Textabschnitt
OGH 4Ob90/62

OGH4Ob90/626.11.1962

SZ 35/109

Normen

KO §46 (1) Z4
KO §111
KO §46 (1) Z4
KO §111

 

Spruch:

Zwischen Dienstgeber und Dienstnehmer vereinbarte Pensionen fallen unter § 46 (1) Z. 4 KO.

Entscheidung vom 6. November 1962, 4 Ob 90/62.

I. Instanz: Arbeitsgericht Graz; II. Instanz: Landesgericht für Zivilrechtssachen Graz.

Text

Der Kläger war vom 1. Jänner bis 31. Dezember 1954 als Betriebsleiter bei der H. Steinkohlenbergbau Sch. & Co. OHG. beschäftigt und erhielt für diese Tätigkeit monatlich einen Betrag von 800 S, der auf seinen Wunsch nicht als Gehalt, sondern als "Konsulentenhonorar" bezeichnet wurde, weil er als Obersteiger i. R. beim Steinkohlenbergbau in G. eine Rente bezog. Wegen seines vorgerückten Alters ersuchte der Kläger Anfang 1955 den Gesellschafter Dr. Karl Robert F., die Verantwortung als Betriebsleiter abgeben zu dürfen, weshalb es dann zur Vereinbarung vom 13. April 1955 mit folgendem Wortlaut kam:

"Zwischen Herrn Josef K., Schichtmeister, G. Nr. 197, einerseits und dem H. Steinkohlenbergbau Sch. & Co. OHG., Wien, andererseits wird mit dem Tage der Unterfertigung nachstehender

Vertrag

abgeschlossen:

1.

In Würdigung der Verdienste des Herrn Josef K. um die Erschließung des H. Steinkohlenvorkommens (Magdalenenstollen) wird Herrn Josef K. seitens des H. Steinkohlenbergbau Sch. & Co. OHG. ab 1. Jänner 1955 eine monatliche Remuneration in der Höhe von 400 S (in Worten vierhundert Schilling) auf Lebensdauer ausgeworfen.

2.

Der in Punkt 1 dieses Vertrages genannte Betrag von monatlich 400 S wird jährlich 13mal (dreizehnmal) zur Anweisung gebracht und gebührt Herrn Josef K. auf Lebenszeit.

3.

Übungsdaten

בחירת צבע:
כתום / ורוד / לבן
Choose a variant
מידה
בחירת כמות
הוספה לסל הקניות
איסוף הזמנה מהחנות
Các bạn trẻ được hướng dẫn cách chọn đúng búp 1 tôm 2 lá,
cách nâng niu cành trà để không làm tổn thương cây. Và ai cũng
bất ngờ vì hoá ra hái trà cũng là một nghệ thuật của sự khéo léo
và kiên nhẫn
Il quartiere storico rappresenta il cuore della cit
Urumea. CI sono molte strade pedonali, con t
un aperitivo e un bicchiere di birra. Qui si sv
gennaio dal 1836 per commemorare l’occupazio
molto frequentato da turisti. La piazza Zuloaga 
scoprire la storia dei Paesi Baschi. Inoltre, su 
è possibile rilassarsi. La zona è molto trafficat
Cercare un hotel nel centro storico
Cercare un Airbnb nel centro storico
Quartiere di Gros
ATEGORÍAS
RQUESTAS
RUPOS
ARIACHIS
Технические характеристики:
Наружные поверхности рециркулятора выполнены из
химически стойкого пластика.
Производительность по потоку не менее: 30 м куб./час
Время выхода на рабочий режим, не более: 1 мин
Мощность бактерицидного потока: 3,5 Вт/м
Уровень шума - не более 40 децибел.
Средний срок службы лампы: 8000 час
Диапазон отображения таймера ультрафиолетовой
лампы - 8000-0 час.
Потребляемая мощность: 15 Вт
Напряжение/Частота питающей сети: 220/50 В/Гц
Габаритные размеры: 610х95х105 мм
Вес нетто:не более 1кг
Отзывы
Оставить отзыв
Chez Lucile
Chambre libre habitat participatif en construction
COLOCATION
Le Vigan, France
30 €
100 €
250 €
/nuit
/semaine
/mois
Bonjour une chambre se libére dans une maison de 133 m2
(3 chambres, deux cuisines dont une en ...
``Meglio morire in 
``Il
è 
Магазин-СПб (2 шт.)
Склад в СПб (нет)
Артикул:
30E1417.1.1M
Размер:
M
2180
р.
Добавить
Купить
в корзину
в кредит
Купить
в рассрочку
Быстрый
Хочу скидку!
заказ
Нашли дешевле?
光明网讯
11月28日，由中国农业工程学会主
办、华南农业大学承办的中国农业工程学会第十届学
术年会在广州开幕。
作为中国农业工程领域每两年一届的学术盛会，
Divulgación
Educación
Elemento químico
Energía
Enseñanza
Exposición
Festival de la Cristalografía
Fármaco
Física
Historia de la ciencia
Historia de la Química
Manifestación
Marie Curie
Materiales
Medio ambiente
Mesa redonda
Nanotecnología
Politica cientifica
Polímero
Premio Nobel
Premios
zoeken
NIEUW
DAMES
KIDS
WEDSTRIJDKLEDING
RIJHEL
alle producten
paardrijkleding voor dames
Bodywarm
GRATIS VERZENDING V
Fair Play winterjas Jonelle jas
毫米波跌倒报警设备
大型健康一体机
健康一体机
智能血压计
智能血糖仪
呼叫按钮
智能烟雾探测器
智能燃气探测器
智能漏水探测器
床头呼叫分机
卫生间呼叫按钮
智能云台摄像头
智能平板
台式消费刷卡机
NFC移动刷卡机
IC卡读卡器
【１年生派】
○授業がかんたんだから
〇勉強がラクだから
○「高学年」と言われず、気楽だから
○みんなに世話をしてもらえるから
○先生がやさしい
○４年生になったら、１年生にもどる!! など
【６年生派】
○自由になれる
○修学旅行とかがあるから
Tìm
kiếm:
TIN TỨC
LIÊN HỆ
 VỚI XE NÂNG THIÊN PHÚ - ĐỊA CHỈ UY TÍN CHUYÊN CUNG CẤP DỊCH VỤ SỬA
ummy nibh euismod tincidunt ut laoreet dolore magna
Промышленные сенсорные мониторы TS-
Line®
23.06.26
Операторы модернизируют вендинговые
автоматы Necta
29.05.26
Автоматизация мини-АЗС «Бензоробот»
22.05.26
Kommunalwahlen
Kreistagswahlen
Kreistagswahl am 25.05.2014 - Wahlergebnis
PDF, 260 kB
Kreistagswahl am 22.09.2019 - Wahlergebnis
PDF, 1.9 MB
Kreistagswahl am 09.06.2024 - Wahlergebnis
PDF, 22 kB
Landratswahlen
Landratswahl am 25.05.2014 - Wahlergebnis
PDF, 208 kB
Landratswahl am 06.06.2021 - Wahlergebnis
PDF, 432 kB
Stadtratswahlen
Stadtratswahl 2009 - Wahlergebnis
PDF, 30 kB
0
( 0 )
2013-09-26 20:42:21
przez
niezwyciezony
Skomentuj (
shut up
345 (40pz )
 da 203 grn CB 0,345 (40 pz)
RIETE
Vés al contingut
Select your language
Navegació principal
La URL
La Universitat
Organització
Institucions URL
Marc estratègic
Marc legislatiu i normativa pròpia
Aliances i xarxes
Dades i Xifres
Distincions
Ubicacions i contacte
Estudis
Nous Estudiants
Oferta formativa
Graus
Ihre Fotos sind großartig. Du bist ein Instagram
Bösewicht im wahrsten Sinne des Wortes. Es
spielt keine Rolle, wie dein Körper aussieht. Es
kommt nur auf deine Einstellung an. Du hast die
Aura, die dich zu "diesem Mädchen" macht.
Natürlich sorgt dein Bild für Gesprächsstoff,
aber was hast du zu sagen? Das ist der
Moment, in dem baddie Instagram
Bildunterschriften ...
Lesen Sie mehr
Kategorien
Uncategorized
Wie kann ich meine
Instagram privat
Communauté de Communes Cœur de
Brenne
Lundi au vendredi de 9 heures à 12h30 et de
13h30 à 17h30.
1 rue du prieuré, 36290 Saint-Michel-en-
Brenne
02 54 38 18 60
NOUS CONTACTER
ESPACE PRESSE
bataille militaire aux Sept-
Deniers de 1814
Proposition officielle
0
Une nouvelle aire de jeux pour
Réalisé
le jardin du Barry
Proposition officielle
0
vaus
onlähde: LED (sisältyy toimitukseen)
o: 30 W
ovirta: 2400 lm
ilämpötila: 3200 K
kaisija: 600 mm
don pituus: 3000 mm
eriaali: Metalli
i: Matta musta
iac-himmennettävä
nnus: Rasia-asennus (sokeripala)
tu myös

Arbeitsauftrag 1
Welchen Betrag bekam der Kläger laut Textabschnitt 1954 monatlich für seine Tätigkeit als Betriebsleiter?
Arbeitsauftrag 2
Schreiben Sie aus dem Textabschnitt die Stelle von „Der in Punkt“ bis einschließlich „K. auf Lebenszeit.“ wortgetreu ab.

Antwortbereich 1
800 S im Monat.

Antwortbereich 2
Der in Punkt 1 dieses Vertrages genannte Betrag von monatlich 400 S wird jährlich 13mal (dreizehnmal) zur Anweisung gebracht und gebührt Herrn Josef K. auf Lebenszeit.